Unless reserve funds required by the law provisions are set aside and as long as dividend specified in the articles of association for the shareholders is paid in cash and /or in the form of shares; no decision may be made to distribute further reserve fund, transfer profit to next year and distribute dividend to members of board of directors as well as officers, personnel and workers, to the foundations established with various purposes and such person and /or entities.

In accordance with the provisions of our Company's Articles of Association, there is no privilege in terms of the distribution of dividends. Dividends shall be equally distributed to the entirety of existing shares as of the accounting period without taking into consideration their issue and acquisition dates.

In regard to profit distribution, our company has adopted a policy aimed at ensuring a balanced and consistent approach between the interests of shareholders and those of the Company, in accordance with the Corporate Governance Principles. This policy takes into account the Company's medium- and long-term strategy, investment and financing policies, sustainable growth rate, profitability, and cash position. Based on this, it is proposed to the General Assembly that at least 50% of the profits derived from real estate assets in the portfolio be distributed in the form of bonus shares or cash in 2025 and subsequent years.

In the event that the General Assembly decides to distribute dividends in 2025 and subsequent years, the dividend distribution process will commence no later than the end of June of the fiscal year in which the General Assembly meeting for the distribution decision is held.

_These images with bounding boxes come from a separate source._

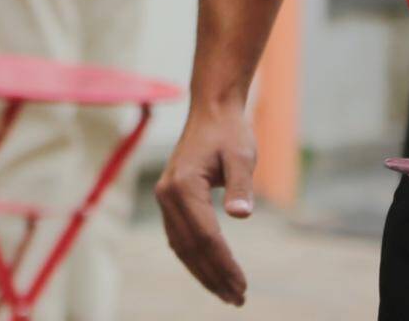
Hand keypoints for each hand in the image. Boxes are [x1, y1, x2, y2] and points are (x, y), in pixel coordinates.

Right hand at [155, 102, 255, 304]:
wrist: (211, 110)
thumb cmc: (229, 132)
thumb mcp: (241, 155)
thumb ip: (240, 185)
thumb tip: (241, 214)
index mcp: (182, 185)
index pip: (205, 236)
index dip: (224, 264)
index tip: (243, 285)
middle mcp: (167, 194)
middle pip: (190, 247)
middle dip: (214, 276)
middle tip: (238, 299)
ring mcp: (165, 198)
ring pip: (181, 246)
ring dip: (203, 272)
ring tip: (227, 293)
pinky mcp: (169, 199)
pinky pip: (179, 237)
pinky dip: (194, 258)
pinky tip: (209, 272)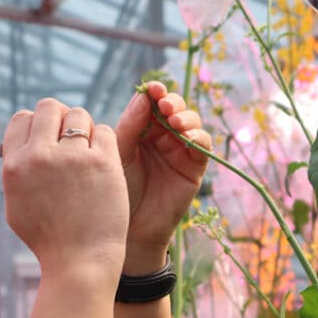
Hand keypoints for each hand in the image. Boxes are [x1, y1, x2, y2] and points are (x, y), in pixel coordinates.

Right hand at [2, 98, 128, 281]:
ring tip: (86, 153)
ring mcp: (72, 158)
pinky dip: (103, 142)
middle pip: (49, 107)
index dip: (35, 124)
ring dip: (83, 129)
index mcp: (14, 166)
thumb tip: (15, 143)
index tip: (45, 137)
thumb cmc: (48, 238)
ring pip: (79, 115)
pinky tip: (102, 163)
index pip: (21, 119)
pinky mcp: (102, 162)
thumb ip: (15, 171)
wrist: (79, 262)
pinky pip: (104, 131)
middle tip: (69, 136)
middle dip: (59, 118)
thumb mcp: (16, 205)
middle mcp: (40, 157)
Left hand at [115, 82, 211, 272]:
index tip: (152, 88)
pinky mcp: (194, 166)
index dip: (154, 93)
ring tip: (174, 121)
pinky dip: (198, 136)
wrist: (125, 229)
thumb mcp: (117, 155)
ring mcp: (179, 150)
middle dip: (171, 102)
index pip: (151, 103)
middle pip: (174, 108)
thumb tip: (143, 96)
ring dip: (185, 117)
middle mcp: (161, 136)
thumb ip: (129, 126)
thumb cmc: (115, 191)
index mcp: (140, 129)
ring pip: (190, 122)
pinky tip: (186, 137)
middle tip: (164, 105)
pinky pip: (202, 145)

If the Board of Directors proposes not to distribute the profit to the General Assembly, information on the reasons for this and the way the undistributed profit will be used is presented to the shareholders at the General Assembly meeting, and they are included in the Company's annual report and disclosed to the public.

4. Public Disclosure

The profit distribution decision becomes effective upon approval at the General Assembly Meeting, and the decisions made are disclosed to the public on the same day through the Public Disclosure Platform (KAP).

In the event of a proposed change to the profit distribution policy, the decision of the Board of Directors and the rationale for the change will be announced to the public in accordance with the regulations of the Capital Markets Board on the public disclosure of material events.